Manufacturers face the same choice. They can spend the gross national product on advertising and marketing, or they can spend a bigger chunk hiring brilliant designers and engineers to build a range of motorcycles with something for everybody. Every time I visit Piaggio’s fleet center, I’m surprised all over again when I step through the door and am greeted by the candy store array of Aprilia RSV4s and Shivers, Vespas, Moto Guzzi sporty bikes, Caponords, and heavy cruisers far as the eye can see. Piaggio is the rare example of a company that needs to spend more on marketing. Actually, it just needs more dealers. We motojournalists are pretty much Piaggio’s marketing department. Wait, is that why they don’t sell many bikes?

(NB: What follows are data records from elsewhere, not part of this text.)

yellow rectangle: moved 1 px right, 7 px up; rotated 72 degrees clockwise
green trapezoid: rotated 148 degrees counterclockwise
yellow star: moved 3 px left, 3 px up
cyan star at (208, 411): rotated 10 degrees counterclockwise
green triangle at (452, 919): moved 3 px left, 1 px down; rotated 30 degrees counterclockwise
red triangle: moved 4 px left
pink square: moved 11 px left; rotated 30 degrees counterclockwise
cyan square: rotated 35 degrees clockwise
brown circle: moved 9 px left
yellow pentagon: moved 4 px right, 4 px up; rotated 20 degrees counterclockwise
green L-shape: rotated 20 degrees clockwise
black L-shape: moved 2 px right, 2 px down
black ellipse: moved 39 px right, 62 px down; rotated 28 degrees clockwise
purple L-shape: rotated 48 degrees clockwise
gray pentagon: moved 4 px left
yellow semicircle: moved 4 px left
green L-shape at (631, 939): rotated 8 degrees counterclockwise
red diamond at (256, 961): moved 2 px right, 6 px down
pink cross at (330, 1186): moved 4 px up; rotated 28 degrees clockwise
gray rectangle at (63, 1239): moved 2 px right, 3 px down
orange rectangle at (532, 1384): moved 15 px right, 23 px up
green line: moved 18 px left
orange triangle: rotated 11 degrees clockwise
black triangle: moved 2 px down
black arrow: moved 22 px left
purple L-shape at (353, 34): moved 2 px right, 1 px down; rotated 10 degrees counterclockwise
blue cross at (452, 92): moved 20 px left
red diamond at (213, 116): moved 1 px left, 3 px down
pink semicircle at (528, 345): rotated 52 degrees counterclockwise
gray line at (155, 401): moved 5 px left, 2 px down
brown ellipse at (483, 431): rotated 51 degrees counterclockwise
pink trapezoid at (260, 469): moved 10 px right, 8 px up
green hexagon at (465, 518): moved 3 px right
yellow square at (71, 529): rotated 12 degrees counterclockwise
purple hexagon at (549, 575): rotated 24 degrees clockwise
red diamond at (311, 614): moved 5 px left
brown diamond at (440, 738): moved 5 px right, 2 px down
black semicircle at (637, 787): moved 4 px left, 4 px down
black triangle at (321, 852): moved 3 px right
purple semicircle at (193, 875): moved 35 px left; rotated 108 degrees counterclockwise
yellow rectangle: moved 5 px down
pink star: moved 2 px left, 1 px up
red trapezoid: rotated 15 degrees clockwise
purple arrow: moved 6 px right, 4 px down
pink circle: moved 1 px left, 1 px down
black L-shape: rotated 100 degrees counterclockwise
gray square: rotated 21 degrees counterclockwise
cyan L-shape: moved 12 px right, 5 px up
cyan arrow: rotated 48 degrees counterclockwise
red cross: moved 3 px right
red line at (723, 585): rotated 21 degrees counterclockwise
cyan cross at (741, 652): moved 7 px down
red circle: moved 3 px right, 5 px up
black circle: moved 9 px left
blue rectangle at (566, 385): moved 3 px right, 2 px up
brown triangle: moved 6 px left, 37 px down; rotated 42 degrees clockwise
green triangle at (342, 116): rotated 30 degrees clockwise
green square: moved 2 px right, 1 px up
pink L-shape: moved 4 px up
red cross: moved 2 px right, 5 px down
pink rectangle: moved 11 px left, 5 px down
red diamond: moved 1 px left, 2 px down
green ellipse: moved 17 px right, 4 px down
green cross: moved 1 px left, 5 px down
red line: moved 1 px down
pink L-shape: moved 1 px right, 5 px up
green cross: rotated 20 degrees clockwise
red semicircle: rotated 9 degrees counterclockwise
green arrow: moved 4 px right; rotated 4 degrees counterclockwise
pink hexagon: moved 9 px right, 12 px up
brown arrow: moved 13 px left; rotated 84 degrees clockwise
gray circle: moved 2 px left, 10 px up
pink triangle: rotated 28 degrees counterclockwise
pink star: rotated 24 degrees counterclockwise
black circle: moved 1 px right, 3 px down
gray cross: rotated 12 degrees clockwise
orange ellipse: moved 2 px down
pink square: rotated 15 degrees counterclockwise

Piaggio’s Erik Larson rearranges the waiting room at the Costa Mesa fleet center.

Piaggio’s Erik Larson rearranges the waiting room at the Costa Mesa fleet center.

Anyway, the right balance of steak and sizzle, as usual, is some happy place in the middle. You know I hate to go political, but it sort of starts at the top. Is the Wall still in place? Is it as endangered as the one between church and state? Did I dream the whole thing? Now that Citizens United is the law of the land, which allows unlimited campaign contributions to your favorite politicians and therefore nothing but sizzle 24/7, I’m going to be forced to just ignore all political advertising for the duration. MO’s Editorial Director would commit homicide or resign before he would allow any compromise in whatever editorial ethics MO possesses (he made me say that). As for me when it comes to politics, this time I’m holding out for a nice bottle of Maker’s Mark before I throw my support behind anybody.